Hm, why? Any modern CPU is blazingly fast. Writing it in Ruby probably wouldn't be smart, but Python + PyPI or Lua + LuaJIT would easily get within a factor of 10x of C.
I didn't say it would be technically impossible, I said it would be noticed. If you make it a theoretical problem, and it most certainly isn't (there are a lot more practicalities involved), you're adding at least another string compare to every query. That's enough of a latency shift for me to notice in my graphs -- I notice when the Internet reroutes itself and my DNS latency goes up by 5 milliseconds.
This isn't a "could it be done?" exercise, it's more of a "could it be done without detection?" exercise. For this specific case, it's a pretty big risk.
I wasn't speaking theoretically.

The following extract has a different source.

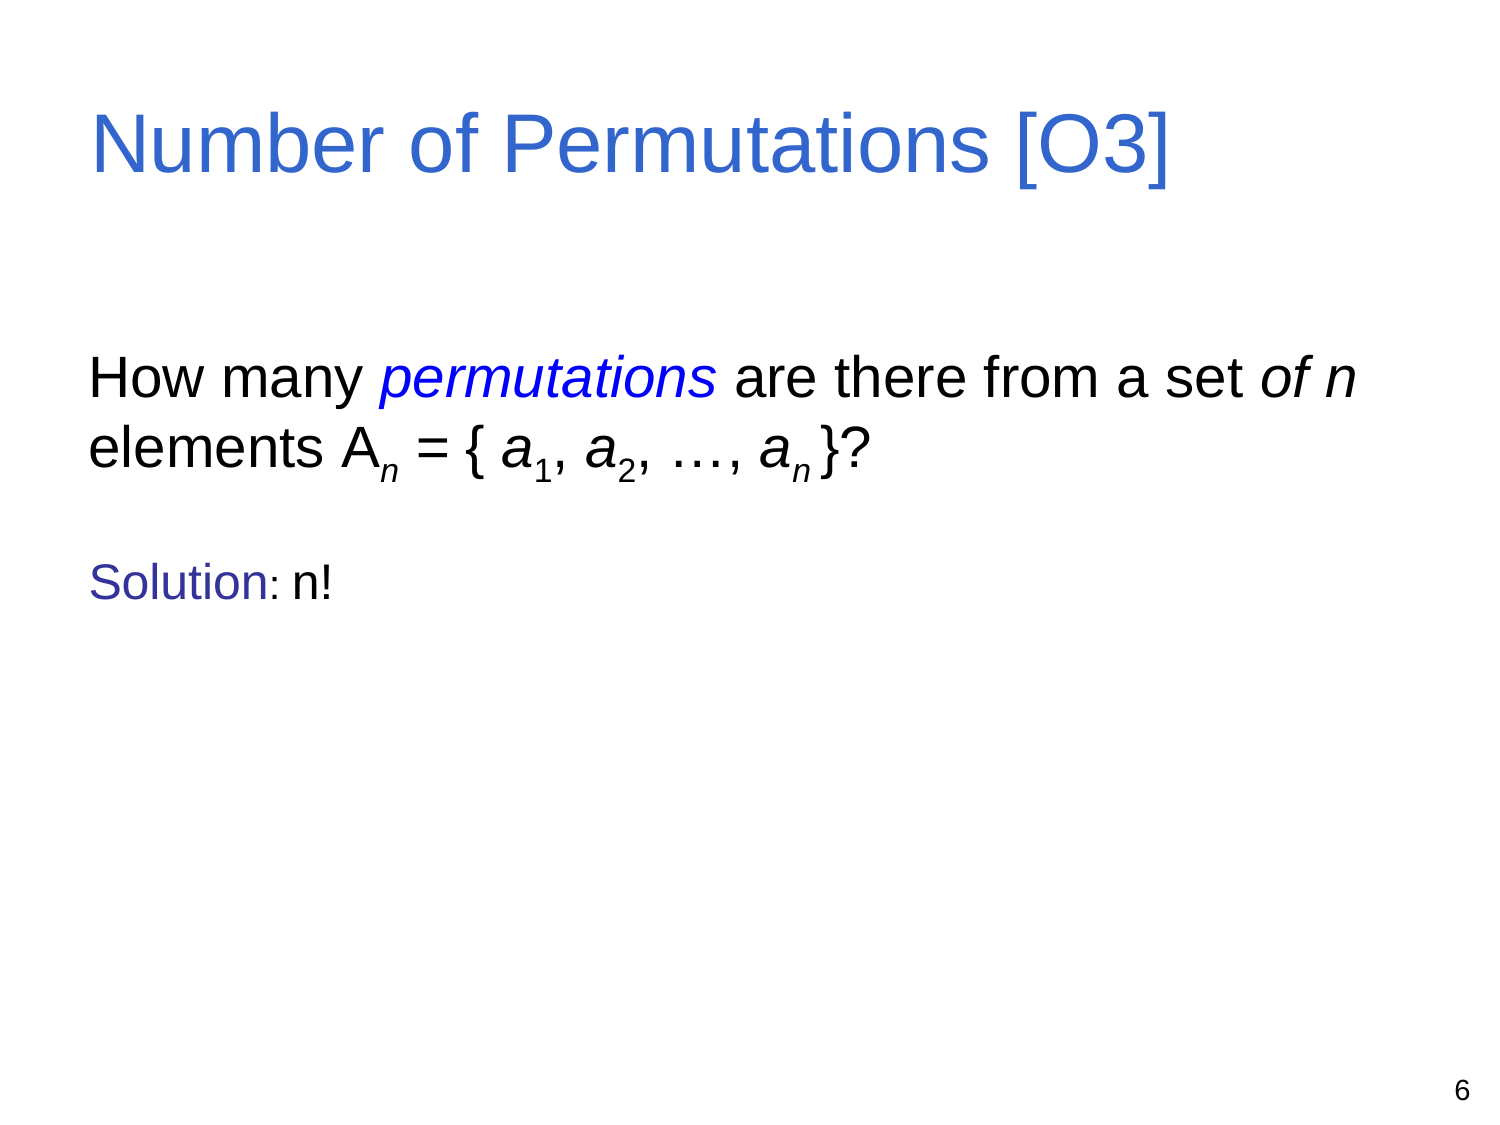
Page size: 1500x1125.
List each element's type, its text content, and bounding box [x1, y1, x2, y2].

list How many permutations are there from a set of n elements An = { a1, a2, …, an }? Solution: n! [73, 339, 1425, 655]
title Number of Permutations [O3] [74, 44, 1426, 233]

I don't understand how a pipe read + string compare + pipe write would add 5ms per query.
As for detection, that was the reason I brought up CPU power. Modern CPUs are so fast that that it seems like this redirector would hardly generate a blip in any chart (such as top).
I don't care about proving anybody wrong. I care about filling my knowledge gaps. I.e. it's interesting to try to figure out how something like this would be detected in practice.
You'd be using network sockets, not pipes (pipes are slow as fuck btw). And it would add the latency of the network transmission in both directions, plus the processing time, which would add up to much more than 5ms unless you're on the same network segment as your target. And higher CPU load increases latency.
Who is going to notice increased latency in DNS queries? Most likely web developers. Nobody else I can think of would do (non-cached) bulk DNS queries to random domains and actually be looking for millisecond changes in lookup time. And those developers would have no insight to the DNS infrastructure serving requests, so they'd have no idea to contact the DNS admins to investigate. Even the DNS admins could be fooled before they contact network admins to do further research.
The bottom line is not "has DNS latency changed?", it's "has DNS latency become unacceptably high enough to force me investigate?" Unless it's becoming a problem, I think anyone would ignore increased latency because they have ten other work tasks to deal with.
> Unless it's becoming a problem, I think anyone would ignore increased latency because they have ten other work tasks to deal with.
You'd be surprised once you start working with larger, higher-traffic infrastructures. If our average external DNS query rises 200ms, my phone goes off. There's more slack on p99, but it's also monitored.
All of the timings for the various parts of a request to the system that I administer are instrumented from a small libcurl app running in multiple ASNs remotely, because Pingdom and other services do not provide the resolution that we need. They are then rendered on a stacked graph that always lives on my third monitor, and any significant deviation averaged out over five minutes catches my eye.
I know it sounds like overkill, but it's crucial at scale.
Okay, so, when you notice your DNS latency going up by 5ms... how much investigation do you then do to confirm exactly what caused this, and have a very high confidence (how high?) of ruling out it being caused by a MitM on the DNS? Really?
Without getting too far into specific operational security -- the same reason that I hate there's an entire branch off my thread discussing this specific attack, which I think is detrimental to the discussion -- we have monitoring in place to tell me if this exact attack happens. Within seconds. The latency would just be a clue.
Think about the dumbest way you would do that. Then implement it. That's how simple our system is.